Writer: J. Michael Straczynski
Pencils: Mike McKone
Inks: Andy Lanning
Colors: Paul Mounts
Letterers: VC’s Cory Petit
Editor: Tom Brevoort
Publisher: Dan Buckley

Family.

Friends.

Togetherness.

Cosmic-Radiation.

These are the glue that hold together the Fantastic Four. Called, rightly so, the first family of comics, these four have seen it all together. Universe shattering monsters, super-villains, political dissension, and even friends and family coming and going. The fact is that Mr. Fantastic, Invisible Woman, Human Torch, and The Thing have all remained the constants.

JMS likes to twist things. We’ve already seen that he can take a somewhat silly looked over point about Spider-man and turn it into an entire discussion as to the origins of the character itself. He’s now turned his attention to the F4, and where I have my points of minutiae that cause me some grief, generally the concept of what he is doing is strong.

Story!

Reed Richards is a genius. That’s his MO. A smarty-pants until the day he dies. He’s been requested to help a government group of uber-smarties on their quest to replicate the accident that turned the Fantastic Four into the superheroes they are. The moon is in the seventh sun, and Jupiter is aligned with Pluto; everything is exactly as it was when they made their first faithful journey into space.

Reed though needs to do this alone. He believes, through his new research, that maybe the radiation that pierced them wasn’t so much a random freak occurrence, but a message to be received and responded to. For Reed and fam to be there in the exact same way again, Reed feels that he would be saying ‘Yes, we got it’. Remember how I said Reed was a smart cookie? Yeah, he was totally right.

So now we have an alien following the Fant 4, and when it finally makes itself known (first only to Ben, which seems an interesting point of notice), he himself has a problem. That’s for you to read about though.

If I was to give you the problems with this story, I would start by the subplot of child services and the Fant 4 going untouched. Unless they come home, and the kids are gone – I’ll be completely dissatisfied, since their actions this last few issues are actually backing up the claim that they are arguably bad for their children. Upping and wandering off for a science experiment that might KILL THEM doesn’t seem like the thing to do, especially when you are being questioned for being bad parents.

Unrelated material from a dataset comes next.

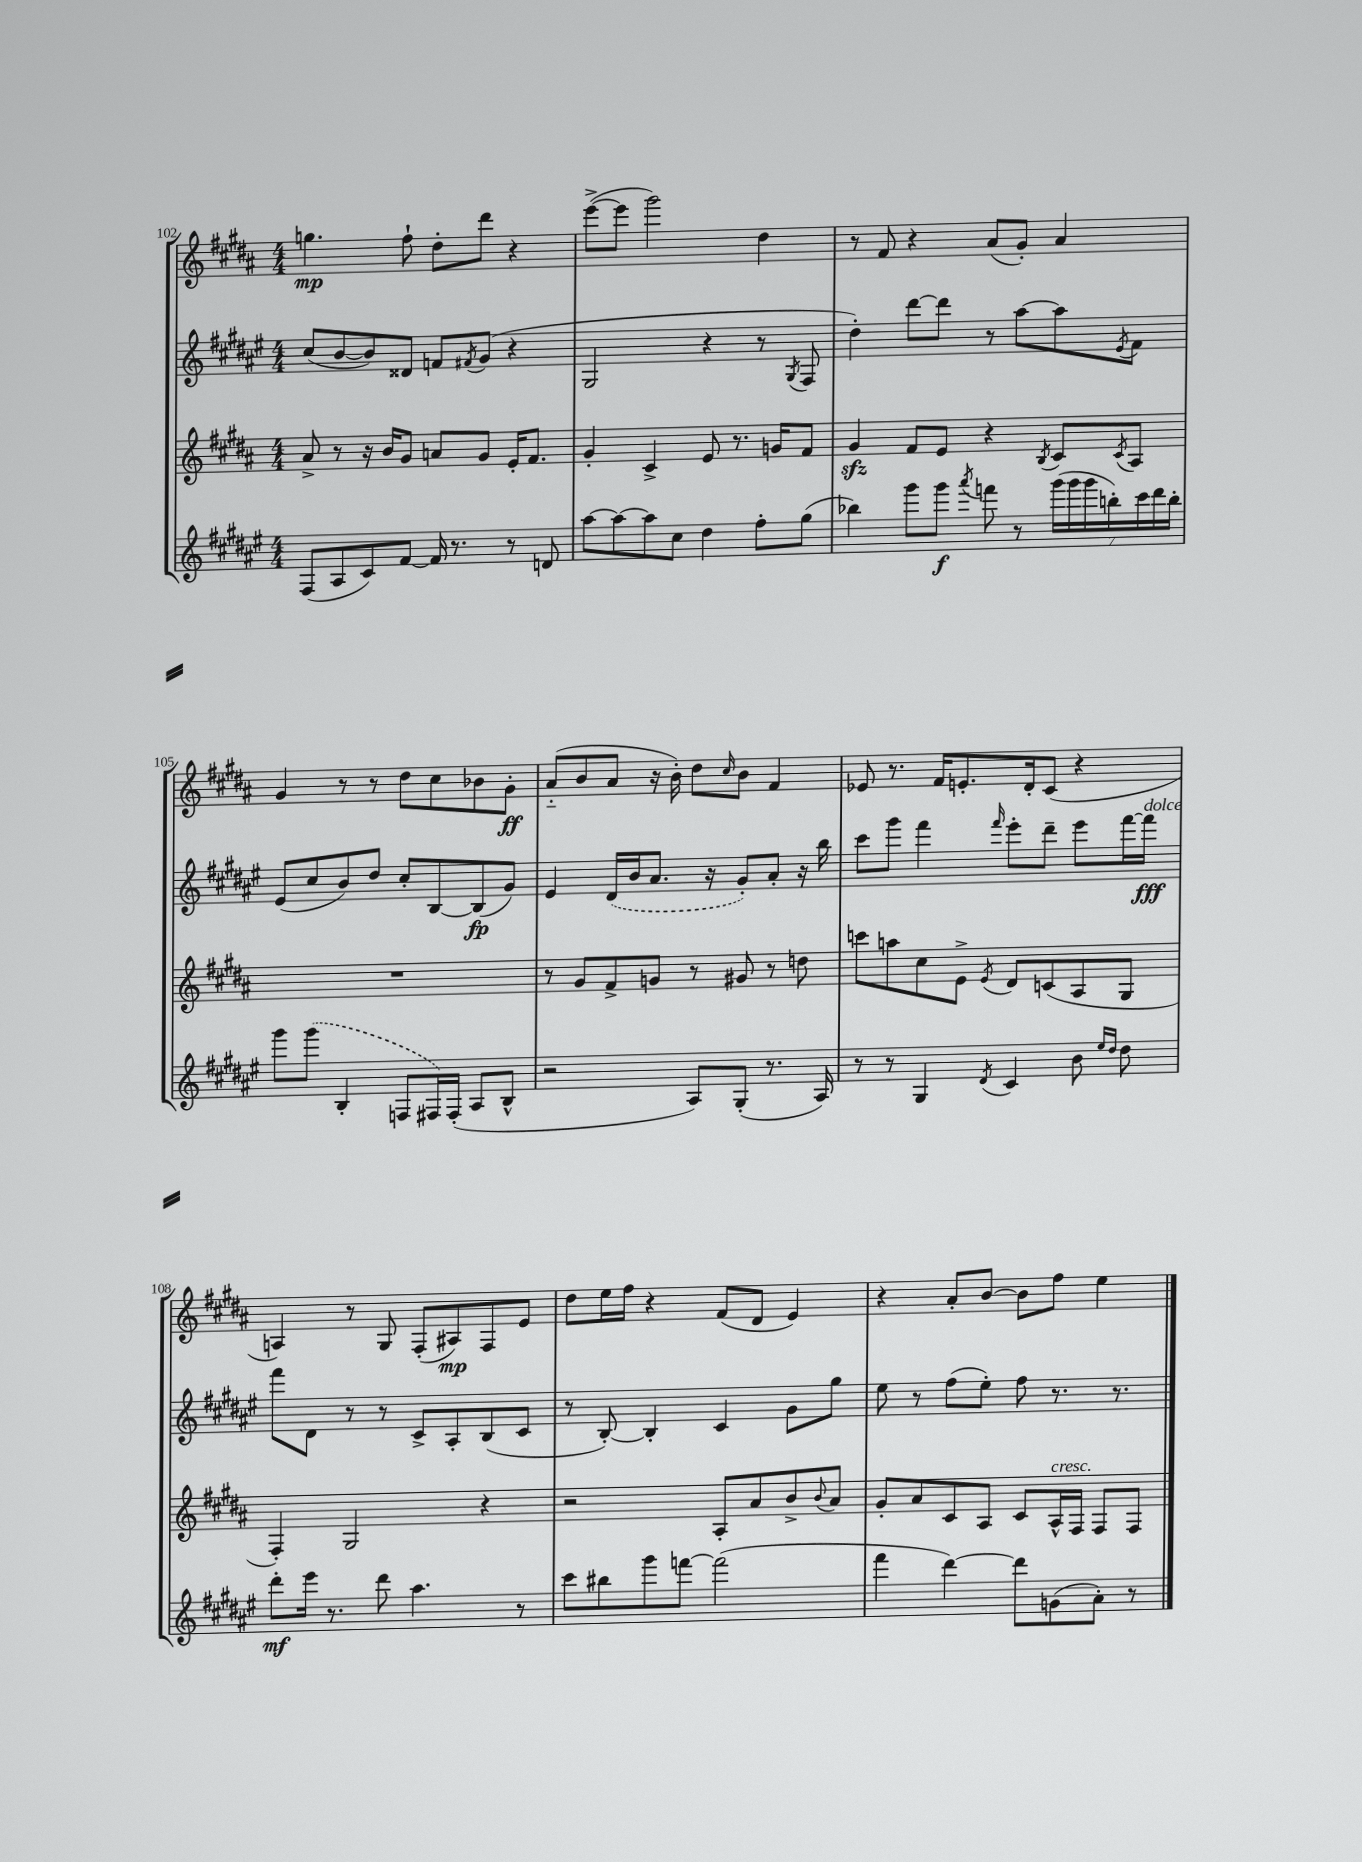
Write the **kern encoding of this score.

The other problem is that this storyline rings of ‘not entirely new’. If you disagree with me, go read (or watch) Carl Sagan’s “Contact”. Similar enough to notice, different enough to ignore, and when it comes to JMS, someone I hold in high regard as a storyteller, I don’t want to be able to find such a quick and easy comparison.

ART!

Let me address the cover, as I am prone to do occasionally. The FF all being bombarded with radiation. That happened in the book too, but it amazed me how prone I was to staring at Sue’s breasts. Check out the cover, and tell me how amazing it is that this very fine cover makes you just gawk at her chest. I try not to be oogly fanboyishly dirty, and sometimes i even succeed, but just seriously, look at those breasts.

Ok – sorry about that – sometimes something catches me off guard about a comic, and that whole breast thing did. Internally, the art is fantastic. Mike McKone and Andy Lanning do a fine job at this book. The story itself covers quite a few different vibes. (The space ship scene, the desert scene, the alien culture, etc.), and each have their own feel and vibe.

I might yell that the coloring is a little TOO vibrant at times, but that would be, and there is one panel that Reed looks like he’s taken in too much of the Spice (See: Dune), but all in all a fine looking book.

OVERALL!

Hit or miss. That’s really how I lay this one down. The writing is fine, the art is fine, but the overall plot isn’t striking me as something uber-amazing. That is the standard I hold JMS up to, and this story isn’t reaching it’s goal. I don’t quite miss Mark Waid yet, but I am starting to believe that JMS might not have the heart of the FF in mind, as much as he had a story he wanted to tell.

We won’t be able to tell that until the end though.